O Conama tem, entre suas competências, estabelecer “normas e critérios para o licenciamento de atividades efetiva ou potencialmente poluidoras”. Assim, ele determinou critérios para estudos de impacto ambiental e atividades que devem se submeter ao processo (Resolução 001/1986) e, posteriormente, os critérios para o licenciamento ambiental (Resolução 237/97).

O tamanho e alcance da obra geralmente determina se o licenciamento será feito pela prefeitura, pelo estado ou por órgão federal. Porém, todos eles devem executar as determinações do Conama que garantem níveis mínimos de proteção ambiental em todo o país. Se uma obra atinge grupos indígenas ou o patrimônio histórico, conforme legislação atual, é necessário que tenha autorização dos órgãos ligados a essas áreas.
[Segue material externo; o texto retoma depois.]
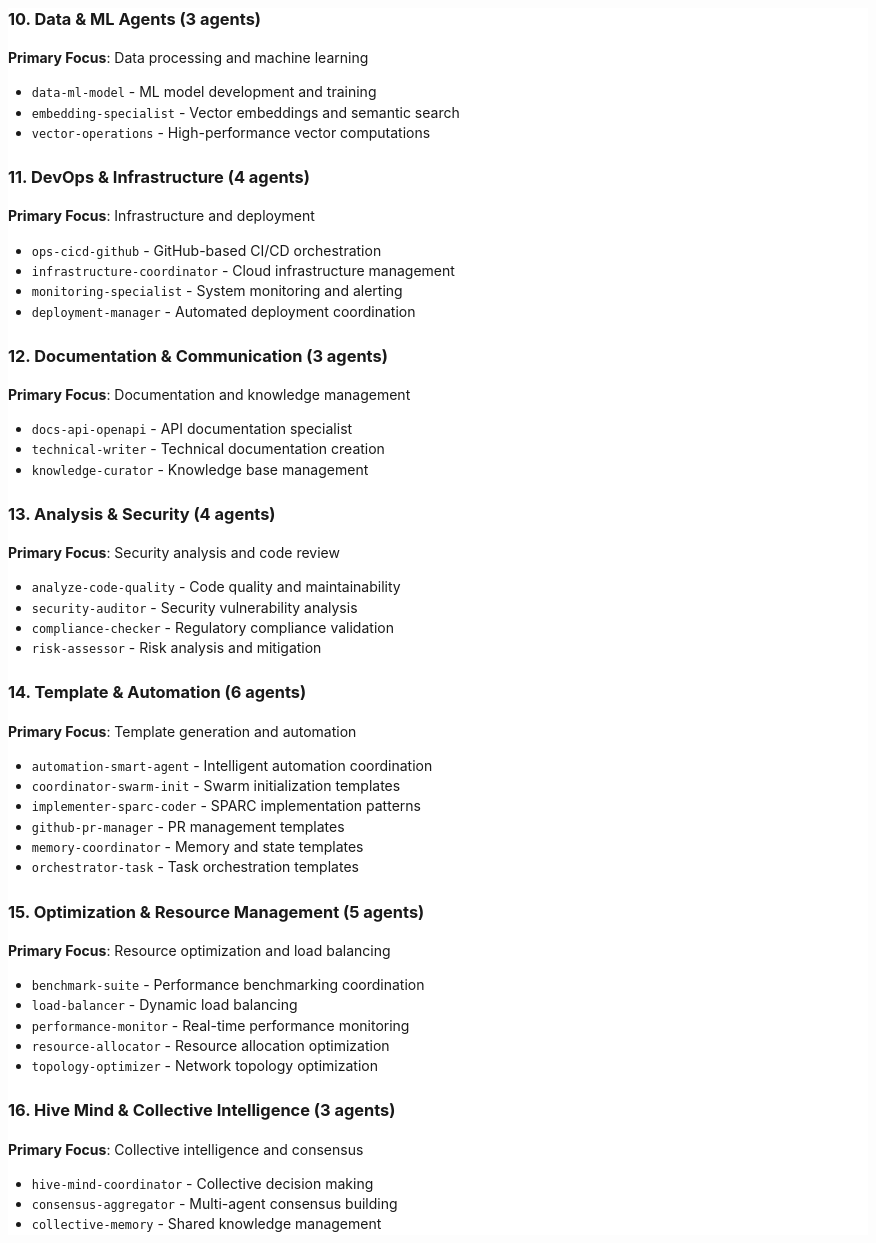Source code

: ### 10. Data & ML Agents (3 agents)
**Primary Focus**: Data processing and machine learning
- `data-ml-model` - ML model development and training
- `embedding-specialist` - Vector embeddings and semantic search
- `vector-operations` - High-performance vector computations

### 11. DevOps & Infrastructure (4 agents)
**Primary Focus**: Infrastructure and deployment
- `ops-cicd-github` - GitHub-based CI/CD orchestration
- `infrastructure-coordinator` - Cloud infrastructure management
- `monitoring-specialist` - System monitoring and alerting
- `deployment-manager` - Automated deployment coordination

### 12. Documentation & Communication (3 agents)
**Primary Focus**: Documentation and knowledge management
- `docs-api-openapi` - API documentation specialist
- `technical-writer` - Technical documentation creation
- `knowledge-curator` - Knowledge base management

### 13. Analysis & Security (4 agents)
**Primary Focus**: Security analysis and code review
- `analyze-code-quality` - Code quality and maintainability
- `security-auditor` - Security vulnerability analysis
- `compliance-checker` - Regulatory compliance validation
- `risk-assessor` - Risk analysis and mitigation

### 14. Template & Automation (6 agents)
**Primary Focus**: Template generation and automation
- `automation-smart-agent` - Intelligent automation coordination
- `coordinator-swarm-init` - Swarm initialization templates
- `implementer-sparc-coder` - SPARC implementation patterns
- `github-pr-manager` - PR management templates
- `memory-coordinator` - Memory and state templates
- `orchestrator-task` - Task orchestration templates

### 15. Optimization & Resource Management (5 agents)
**Primary Focus**: Resource optimization and load balancing
- `benchmark-suite` - Performance benchmarking coordination
- `load-balancer` - Dynamic load balancing
- `performance-monitor` - Real-time performance monitoring
- `resource-allocator` - Resource allocation optimization
- `topology-optimizer` - Network topology optimization

### 16. Hive Mind & Collective Intelligence (3 agents)
**Primary Focus**: Collective intelligence and consensus
- `hive-mind-coordinator` - Collective decision making
- `consensus-aggregator` - Multi-agent consensus building
- `collective-memory` - Shared knowledge management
Se um empreendimento não realizar o licenciamento, pode ser penalizado dentro da Lei de Crimes Ambientais (Lei nº 9.605/1998), com punições que vão de multas à prisão dos responsáveis. As penas podem chegar a seis anos de prisão para quem fornece estudo em relatório total, ou parcialmente, falso ou enganoso.

 

 

 

Entre os procedimentos listados pelo Conama, está um que afirma que as atividades econômicas com potencial para causar maior impacto, como as hidrelétricas, barragens de resíduos e instalação de usinas, devem realizar o licenciamento em três fases:

1) Licença Prévia (LP): a empresa deve apresentar um Estudo de Impacto Ambiental (EIA) da obra ao poder público (órgão licenciador), que define se a atividade proposta para aquela localidade é viável ou não, estabelecendo condições e exigências preliminares para o seu planejamento, em caso se viabilidade ambiental.
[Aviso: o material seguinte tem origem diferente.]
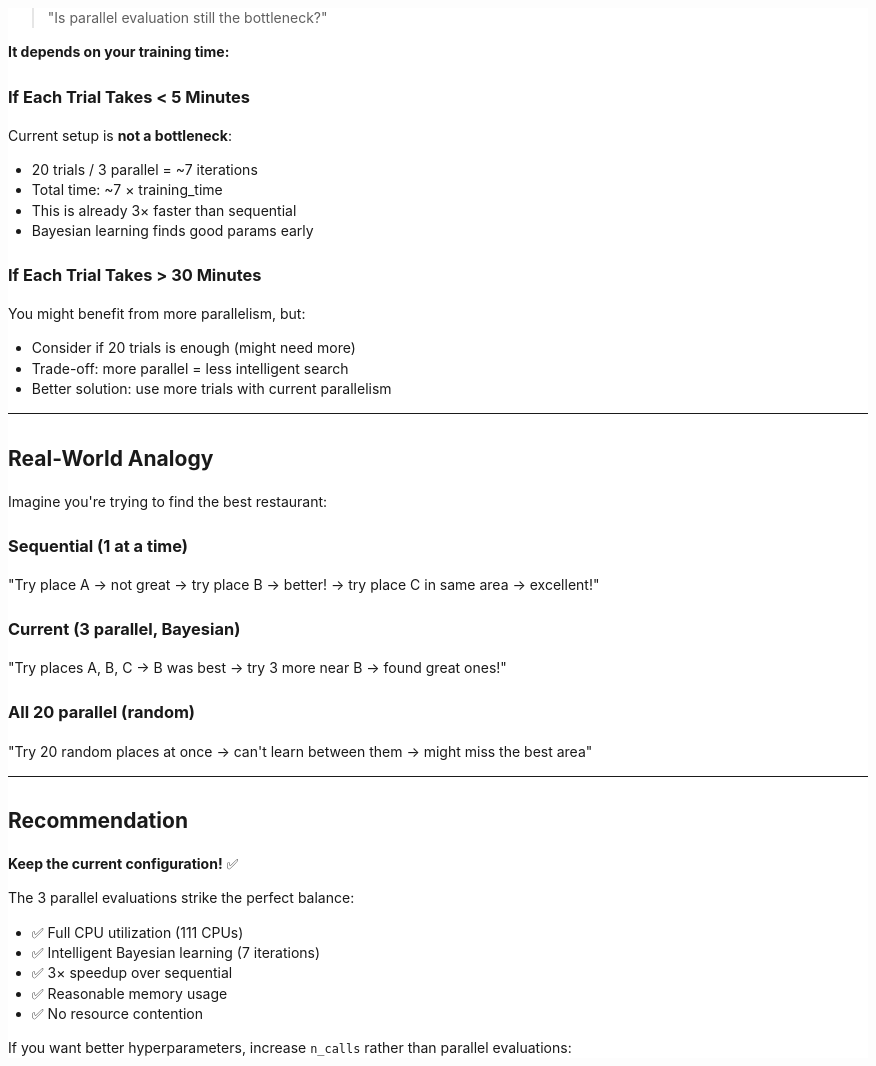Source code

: > "Is parallel evaluation still the bottleneck?"

**It depends on your training time:**

### If Each Trial Takes < 5 Minutes

Current setup is **not a bottleneck**:

- 20 trials / 3 parallel = ~7 iterations
- Total time: ~7 × training_time
- This is already 3× faster than sequential
- Bayesian learning finds good params early

### If Each Trial Takes > 30 Minutes

You might benefit from more parallelism, but:

- Consider if 20 trials is enough (might need more)
- Trade-off: more parallel = less intelligent search
- Better solution: use more trials with current parallelism

---

## Real-World Analogy

Imagine you're trying to find the best restaurant:

### Sequential (1 at a time)

"Try place A → not great → try place B → better! → try place C in same area → excellent!"

### Current (3 parallel, Bayesian)

"Try places A, B, C → B was best → try 3 more near B → found great ones!"

### All 20 parallel (random)

"Try 20 random places at once → can't learn between them → might miss the best area"

---

## Recommendation

**Keep the current configuration!** ✅

The 3 parallel evaluations strike the perfect balance:

- ✅ Full CPU utilization (111 CPUs)
- ✅ Intelligent Bayesian learning (7 iterations)
- ✅ 3× speedup over sequential
- ✅ Reasonable memory usage
- ✅ No resource contention

If you want better hyperparameters, increase `n_calls` rather than parallel evaluations:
2) Licença de Instalação (LI): o poder público analisa se os ajustes estabelecidos na licença prévia foram realizados e autoriza o início da obra.

3) Licença de Operação (LO): após a construção da obra ser concluída, o poder público analisa se as exigências anteriores foram cumpridas para permitir ou não que o empreendimento inicie sua operação.

Sempre que o órgão licenciador julgar necessário, ou quando houver pedido de entidades civis, do Ministério Público ou de mais de 50 cidadãos, os estudos de avaliação de impacto dos empreendimentos devem ser debatidos com a sociedade por meio de audiências públicas.